Another way of writing the generalized binomial coefficient for $\binom{1/2}{n}$ is thus

$$\binom{1/2}{n}=\frac{(-1)^{n+1}(2n)!}{4^n(2n-1)(n!)^2}$$

Answer 3

When $n$ and $m$ are positive integers, the binomial coefficient $\binom{n}{m}$ is defined as: $$ \binom{n}{m}=\frac{n!}{m!(n-m)!}\tag{1}$$ hence by replacing $a!$ with $\Gamma(a+1)$ it is natural to consider the extended definition: $$\binom{n}{m}=\frac{\Gamma(n+1)}{\Gamma(m+1)\,\Gamma(n-m+1)}\tag{2}$$ from which it follows that: $$\binom{\frac{1}{2}}{n}=\frac{\Gamma(3/2)}{n!\Gamma(3/2-n)}=\frac{\frac{1}{2}\cdot\left(-\frac{1}{2}\right)\cdot\ldots\cdot\left(\frac{3}{2}-n\right)}{n!}=\frac{1}{4^n}\binom{2n}{n}\frac{(-1)^{n+1}}{2n-1}\tag{3}$$ as you stated.
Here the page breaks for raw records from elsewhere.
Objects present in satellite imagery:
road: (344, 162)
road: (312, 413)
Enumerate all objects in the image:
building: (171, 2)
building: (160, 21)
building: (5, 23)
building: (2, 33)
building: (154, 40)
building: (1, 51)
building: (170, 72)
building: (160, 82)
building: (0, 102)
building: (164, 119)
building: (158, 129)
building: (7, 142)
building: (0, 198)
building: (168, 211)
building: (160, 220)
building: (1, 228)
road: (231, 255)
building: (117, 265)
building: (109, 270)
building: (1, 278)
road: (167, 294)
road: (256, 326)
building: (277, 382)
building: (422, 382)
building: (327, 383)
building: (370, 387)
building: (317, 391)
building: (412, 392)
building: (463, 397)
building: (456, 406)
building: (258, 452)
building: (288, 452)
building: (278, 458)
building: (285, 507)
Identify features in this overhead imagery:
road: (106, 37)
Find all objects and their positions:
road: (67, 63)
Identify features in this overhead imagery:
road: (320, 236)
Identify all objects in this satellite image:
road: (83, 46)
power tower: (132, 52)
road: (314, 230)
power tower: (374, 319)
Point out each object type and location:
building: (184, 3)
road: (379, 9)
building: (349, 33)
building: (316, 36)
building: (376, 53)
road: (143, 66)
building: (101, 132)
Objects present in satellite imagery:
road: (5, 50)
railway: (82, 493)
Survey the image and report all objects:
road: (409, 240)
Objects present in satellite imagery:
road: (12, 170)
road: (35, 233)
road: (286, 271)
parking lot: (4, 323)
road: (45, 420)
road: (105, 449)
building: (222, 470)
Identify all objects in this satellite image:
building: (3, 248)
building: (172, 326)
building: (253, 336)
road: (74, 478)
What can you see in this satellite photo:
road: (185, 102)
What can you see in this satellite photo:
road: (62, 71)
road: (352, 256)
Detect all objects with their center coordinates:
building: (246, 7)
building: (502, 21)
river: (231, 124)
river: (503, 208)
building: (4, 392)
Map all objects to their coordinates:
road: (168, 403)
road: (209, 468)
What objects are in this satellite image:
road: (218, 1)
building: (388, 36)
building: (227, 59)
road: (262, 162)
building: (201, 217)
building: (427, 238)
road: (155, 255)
Since: $$ \frac{\binom{n+1}{m}}{\binom{n}{m}}=\frac{n+1}{n+1-m}\tag{4}$$ it follows that: $$ \binom{\frac{3}{2}}{n}=\frac{\frac{3}{2}}{\frac{3}{2}-n}\binom{\frac{1}{2}}{n}=\frac{3}{4^n}\binom{2n}{n}\frac{(-1)^n}{(2n-1)(2n-3)}.\tag{5}$$